● **AUSZUG**:
────────────────
Heute vor 50 Jahren lieferten sich Deutschland und Italien im WM-Halbfinale einen 120-minütigen Kampf, der als „Jahrhundertspiel“ in die Geschichte einging. Und der sonst so distanzierte Kurt Brumme vergaß im Radio jegliche Neutralitätsgebote. Ein O‑Ton-Protokoll.
„Hier sind die Rundfunkanstalten der ARD. Wir berichten von der neunten Fußball-Weltmeisterschaft und schalten um nach Mexiko.” „Hier ist das Studio der ARD in Mexiko. Guten Abend meine Damen und Herren in Deutschland. Hallo Baden-Baden. Bitte melden!” „Guten Abend Rolf Gunckel in Mexiko. Seit dem 3:2‑Sieg über England fiebern Millionen deutscher Fußballfreunde der Halbfinalbegegnung gegen Europameister Italien entgegen. Ist im Aztekenstadion schon der Anpfiff erfolgt?” „Nein. Soweit ich auf dem Kontrollschirm hier im Studio sehe noch nicht. Aber in wenigen Minuten beginnen die beiden Halbfinalspiele dieser Weltmeisterschaft.” „Guten Abend, Kurt Brumme. Bitte melden!”
3. Minute: „Meine Damen und Herren. Leider ist momentan die Verbindung mit Mexiko gestört. Wir bemühen uns die Verbindung wiederherzustellen. Bis dahin spielen wir etwas Musik.”
5. Minute: „Die Italiener sind aus der Höhe heruntergestiegen.”
────────────────
● **DATENSÄTZE**:

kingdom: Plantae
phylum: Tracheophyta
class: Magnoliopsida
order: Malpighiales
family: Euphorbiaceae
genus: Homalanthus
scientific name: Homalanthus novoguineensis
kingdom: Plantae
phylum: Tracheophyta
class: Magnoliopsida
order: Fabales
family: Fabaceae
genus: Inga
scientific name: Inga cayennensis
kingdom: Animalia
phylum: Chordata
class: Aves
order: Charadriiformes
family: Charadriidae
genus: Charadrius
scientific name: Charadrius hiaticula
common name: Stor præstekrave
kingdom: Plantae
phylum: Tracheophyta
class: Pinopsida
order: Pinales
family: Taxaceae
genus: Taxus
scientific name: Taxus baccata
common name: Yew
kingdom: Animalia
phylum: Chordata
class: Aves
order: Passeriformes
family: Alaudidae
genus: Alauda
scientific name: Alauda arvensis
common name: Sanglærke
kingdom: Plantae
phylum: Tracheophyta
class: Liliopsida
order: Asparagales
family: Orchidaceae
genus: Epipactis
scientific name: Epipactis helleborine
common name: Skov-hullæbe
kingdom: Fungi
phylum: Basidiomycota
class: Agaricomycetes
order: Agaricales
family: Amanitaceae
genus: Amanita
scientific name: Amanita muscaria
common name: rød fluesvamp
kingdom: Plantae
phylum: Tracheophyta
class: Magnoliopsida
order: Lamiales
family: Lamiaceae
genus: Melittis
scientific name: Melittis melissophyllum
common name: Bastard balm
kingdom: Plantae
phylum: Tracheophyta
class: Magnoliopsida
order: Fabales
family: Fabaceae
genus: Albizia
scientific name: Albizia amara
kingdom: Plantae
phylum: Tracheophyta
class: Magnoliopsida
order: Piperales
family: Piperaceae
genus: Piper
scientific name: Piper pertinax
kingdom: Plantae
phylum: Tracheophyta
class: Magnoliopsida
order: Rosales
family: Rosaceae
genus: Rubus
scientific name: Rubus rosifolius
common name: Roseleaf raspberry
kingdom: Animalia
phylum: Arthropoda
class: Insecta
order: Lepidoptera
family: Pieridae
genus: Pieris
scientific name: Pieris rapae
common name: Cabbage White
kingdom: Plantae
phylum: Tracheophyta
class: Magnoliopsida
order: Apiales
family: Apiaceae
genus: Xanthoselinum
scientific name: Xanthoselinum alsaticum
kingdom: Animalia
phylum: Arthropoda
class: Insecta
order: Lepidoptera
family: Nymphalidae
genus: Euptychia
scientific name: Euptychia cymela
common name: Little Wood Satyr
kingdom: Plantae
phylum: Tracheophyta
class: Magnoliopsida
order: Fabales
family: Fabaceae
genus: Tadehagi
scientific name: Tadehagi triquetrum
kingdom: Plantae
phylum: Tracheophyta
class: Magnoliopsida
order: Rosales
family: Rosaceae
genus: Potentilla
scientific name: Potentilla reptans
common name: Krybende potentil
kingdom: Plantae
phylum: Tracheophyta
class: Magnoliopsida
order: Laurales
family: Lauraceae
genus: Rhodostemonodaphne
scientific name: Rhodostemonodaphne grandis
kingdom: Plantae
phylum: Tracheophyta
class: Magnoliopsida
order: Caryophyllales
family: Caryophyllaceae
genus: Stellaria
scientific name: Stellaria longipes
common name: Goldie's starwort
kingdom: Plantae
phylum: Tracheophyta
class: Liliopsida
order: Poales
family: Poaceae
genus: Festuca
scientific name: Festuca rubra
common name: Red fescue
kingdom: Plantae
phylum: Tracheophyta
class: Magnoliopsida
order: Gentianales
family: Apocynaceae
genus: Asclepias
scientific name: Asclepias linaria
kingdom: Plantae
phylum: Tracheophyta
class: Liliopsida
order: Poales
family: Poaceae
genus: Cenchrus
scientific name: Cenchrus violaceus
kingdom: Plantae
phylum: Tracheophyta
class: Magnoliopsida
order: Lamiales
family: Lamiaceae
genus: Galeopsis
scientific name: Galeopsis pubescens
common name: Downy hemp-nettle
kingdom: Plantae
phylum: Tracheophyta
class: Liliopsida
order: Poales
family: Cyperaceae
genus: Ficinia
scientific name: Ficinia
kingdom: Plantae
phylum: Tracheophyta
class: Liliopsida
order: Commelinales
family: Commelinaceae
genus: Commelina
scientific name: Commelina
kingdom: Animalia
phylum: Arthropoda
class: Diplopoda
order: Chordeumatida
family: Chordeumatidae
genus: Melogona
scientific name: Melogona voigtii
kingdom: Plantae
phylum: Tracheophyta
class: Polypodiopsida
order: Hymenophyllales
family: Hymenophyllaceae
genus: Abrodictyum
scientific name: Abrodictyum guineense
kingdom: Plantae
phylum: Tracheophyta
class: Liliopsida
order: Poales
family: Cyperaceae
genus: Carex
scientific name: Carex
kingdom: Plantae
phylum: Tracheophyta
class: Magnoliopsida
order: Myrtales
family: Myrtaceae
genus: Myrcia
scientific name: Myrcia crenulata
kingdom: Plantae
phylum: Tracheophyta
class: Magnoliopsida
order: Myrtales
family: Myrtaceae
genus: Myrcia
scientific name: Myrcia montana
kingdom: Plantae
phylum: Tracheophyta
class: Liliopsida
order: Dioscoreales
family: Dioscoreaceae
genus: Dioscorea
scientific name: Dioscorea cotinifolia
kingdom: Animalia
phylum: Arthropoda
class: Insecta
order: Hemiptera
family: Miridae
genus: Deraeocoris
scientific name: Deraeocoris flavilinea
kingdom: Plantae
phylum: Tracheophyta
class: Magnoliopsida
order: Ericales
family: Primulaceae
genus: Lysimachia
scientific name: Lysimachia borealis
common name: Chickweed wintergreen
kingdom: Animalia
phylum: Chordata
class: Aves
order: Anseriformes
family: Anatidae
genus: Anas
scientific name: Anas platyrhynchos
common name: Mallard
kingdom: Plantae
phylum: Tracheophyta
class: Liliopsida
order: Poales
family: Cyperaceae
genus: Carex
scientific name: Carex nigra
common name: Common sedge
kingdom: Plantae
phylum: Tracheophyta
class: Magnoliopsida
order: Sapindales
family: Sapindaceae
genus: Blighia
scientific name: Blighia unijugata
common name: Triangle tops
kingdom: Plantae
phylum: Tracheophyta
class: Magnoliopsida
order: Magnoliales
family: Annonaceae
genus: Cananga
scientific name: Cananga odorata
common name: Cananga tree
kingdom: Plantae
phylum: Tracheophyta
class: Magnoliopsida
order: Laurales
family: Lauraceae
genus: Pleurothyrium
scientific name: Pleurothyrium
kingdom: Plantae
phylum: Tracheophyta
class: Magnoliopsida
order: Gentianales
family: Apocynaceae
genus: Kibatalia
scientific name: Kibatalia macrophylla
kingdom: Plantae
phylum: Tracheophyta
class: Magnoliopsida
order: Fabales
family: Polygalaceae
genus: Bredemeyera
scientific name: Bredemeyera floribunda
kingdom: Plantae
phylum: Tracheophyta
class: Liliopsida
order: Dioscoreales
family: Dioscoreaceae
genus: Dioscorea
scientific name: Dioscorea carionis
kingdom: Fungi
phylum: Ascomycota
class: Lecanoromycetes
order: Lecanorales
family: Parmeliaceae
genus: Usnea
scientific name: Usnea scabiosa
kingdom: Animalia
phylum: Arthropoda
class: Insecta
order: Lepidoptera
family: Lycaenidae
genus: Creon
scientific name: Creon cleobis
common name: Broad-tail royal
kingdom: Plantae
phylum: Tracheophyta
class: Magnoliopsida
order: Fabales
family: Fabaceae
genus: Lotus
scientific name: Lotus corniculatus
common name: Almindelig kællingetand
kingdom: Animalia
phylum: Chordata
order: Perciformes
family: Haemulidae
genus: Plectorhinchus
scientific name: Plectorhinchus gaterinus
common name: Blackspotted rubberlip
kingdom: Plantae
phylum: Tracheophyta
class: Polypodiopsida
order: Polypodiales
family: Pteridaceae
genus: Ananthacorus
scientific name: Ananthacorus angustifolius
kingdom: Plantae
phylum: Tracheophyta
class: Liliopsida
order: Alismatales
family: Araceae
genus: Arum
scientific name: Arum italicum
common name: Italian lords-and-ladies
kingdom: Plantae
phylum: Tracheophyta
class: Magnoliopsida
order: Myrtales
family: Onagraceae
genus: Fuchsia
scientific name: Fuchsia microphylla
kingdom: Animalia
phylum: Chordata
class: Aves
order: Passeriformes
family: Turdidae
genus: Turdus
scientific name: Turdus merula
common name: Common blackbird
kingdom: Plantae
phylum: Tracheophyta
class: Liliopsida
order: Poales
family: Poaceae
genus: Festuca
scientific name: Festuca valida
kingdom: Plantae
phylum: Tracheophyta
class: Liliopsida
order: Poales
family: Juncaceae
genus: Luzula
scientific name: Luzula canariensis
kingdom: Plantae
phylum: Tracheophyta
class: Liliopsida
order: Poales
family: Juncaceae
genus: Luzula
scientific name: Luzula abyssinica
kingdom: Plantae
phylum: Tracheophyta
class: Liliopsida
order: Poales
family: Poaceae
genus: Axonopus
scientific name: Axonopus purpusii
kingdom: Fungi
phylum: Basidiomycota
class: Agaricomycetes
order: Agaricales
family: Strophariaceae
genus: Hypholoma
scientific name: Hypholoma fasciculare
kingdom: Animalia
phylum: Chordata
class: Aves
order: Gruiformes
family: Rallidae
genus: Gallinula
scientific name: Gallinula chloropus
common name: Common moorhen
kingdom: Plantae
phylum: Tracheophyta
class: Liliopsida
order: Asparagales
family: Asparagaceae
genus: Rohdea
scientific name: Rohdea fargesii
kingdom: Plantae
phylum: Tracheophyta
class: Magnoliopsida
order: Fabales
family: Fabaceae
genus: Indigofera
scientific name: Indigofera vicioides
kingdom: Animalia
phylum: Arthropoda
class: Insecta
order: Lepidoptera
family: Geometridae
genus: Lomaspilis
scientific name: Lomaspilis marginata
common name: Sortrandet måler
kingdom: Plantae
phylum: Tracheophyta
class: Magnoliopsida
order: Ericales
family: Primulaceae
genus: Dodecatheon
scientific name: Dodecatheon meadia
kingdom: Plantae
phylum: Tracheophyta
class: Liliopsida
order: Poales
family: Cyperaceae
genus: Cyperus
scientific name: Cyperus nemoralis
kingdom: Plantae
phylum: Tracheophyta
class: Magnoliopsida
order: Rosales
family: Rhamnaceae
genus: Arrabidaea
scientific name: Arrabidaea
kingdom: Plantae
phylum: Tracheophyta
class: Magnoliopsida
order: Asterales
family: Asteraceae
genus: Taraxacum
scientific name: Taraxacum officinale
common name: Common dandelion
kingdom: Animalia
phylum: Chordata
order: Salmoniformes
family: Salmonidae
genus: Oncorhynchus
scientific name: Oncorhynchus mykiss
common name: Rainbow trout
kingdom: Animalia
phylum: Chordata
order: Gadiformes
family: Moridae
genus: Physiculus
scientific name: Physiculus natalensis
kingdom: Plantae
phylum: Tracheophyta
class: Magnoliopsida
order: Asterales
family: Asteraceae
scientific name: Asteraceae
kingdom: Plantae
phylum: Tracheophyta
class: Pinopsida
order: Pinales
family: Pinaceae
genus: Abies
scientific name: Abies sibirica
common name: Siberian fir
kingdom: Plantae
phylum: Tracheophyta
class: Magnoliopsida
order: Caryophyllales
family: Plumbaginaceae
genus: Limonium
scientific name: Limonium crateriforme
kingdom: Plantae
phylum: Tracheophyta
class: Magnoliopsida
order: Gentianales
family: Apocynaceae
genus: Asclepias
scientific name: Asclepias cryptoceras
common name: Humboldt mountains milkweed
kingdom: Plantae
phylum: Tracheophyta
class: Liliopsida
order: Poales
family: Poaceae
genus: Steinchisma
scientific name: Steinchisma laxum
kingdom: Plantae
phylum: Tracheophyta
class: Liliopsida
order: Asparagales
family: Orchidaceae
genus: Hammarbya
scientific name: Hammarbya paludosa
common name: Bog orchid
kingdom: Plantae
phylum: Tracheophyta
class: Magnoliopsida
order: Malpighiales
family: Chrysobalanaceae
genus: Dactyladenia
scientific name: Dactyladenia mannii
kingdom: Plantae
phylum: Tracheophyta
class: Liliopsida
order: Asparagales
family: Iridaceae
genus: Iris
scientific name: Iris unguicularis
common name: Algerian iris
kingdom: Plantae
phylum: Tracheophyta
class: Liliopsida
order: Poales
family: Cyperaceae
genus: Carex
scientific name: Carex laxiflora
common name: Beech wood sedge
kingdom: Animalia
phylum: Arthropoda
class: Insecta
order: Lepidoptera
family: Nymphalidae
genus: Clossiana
────────────────
● **AUFGABENSTELLUNG**: Gibst du den Auszug zum Jahrhundertspiel vollständig und Wort für Wort wieder? Das Material hat mit dem Auszug nichts zu tun.

● **VOLLSTÄNDIGE ANTWORT**:
Heute vor 50 Jahren lieferten sich Deutschland und Italien im WM-Halbfinale einen 120-minütigen Kampf, der als „Jahrhundertspiel“ in die Geschichte einging. Und der sonst so distanzierte Kurt Brumme vergaß im Radio jegliche Neutralitätsgebote. Ein O‑Ton-Protokoll.
„Hier sind die Rundfunkanstalten der ARD. Wir berichten von der neunten Fußball-Weltmeisterschaft und schalten um nach Mexiko.” „Hier ist das Studio der ARD in Mexiko. Guten Abend meine Damen und Herren in Deutschland. Hallo Baden-Baden. Bitte melden!” „Guten Abend Rolf Gunckel in Mexiko. Seit dem 3:2‑Sieg über England fiebern Millionen deutscher Fußballfreunde der Halbfinalbegegnung gegen Europameister Italien entgegen. Ist im Aztekenstadion schon der Anpfiff erfolgt?” „Nein. Soweit ich auf dem Kontrollschirm hier im Studio sehe noch nicht. Aber in wenigen Minuten beginnen die beiden Halbfinalspiele dieser Weltmeisterschaft.” „Guten Abend, Kurt Brumme. Bitte melden!”
3. Minute: „Meine Damen und Herren. Leider ist momentan die Verbindung mit Mexiko gestört. Wir bemühen uns die Verbindung wiederherzustellen. Bis dahin spielen wir etwas Musik.”
5. Minute: „Die Italiener sind aus der Höhe heruntergestiegen.”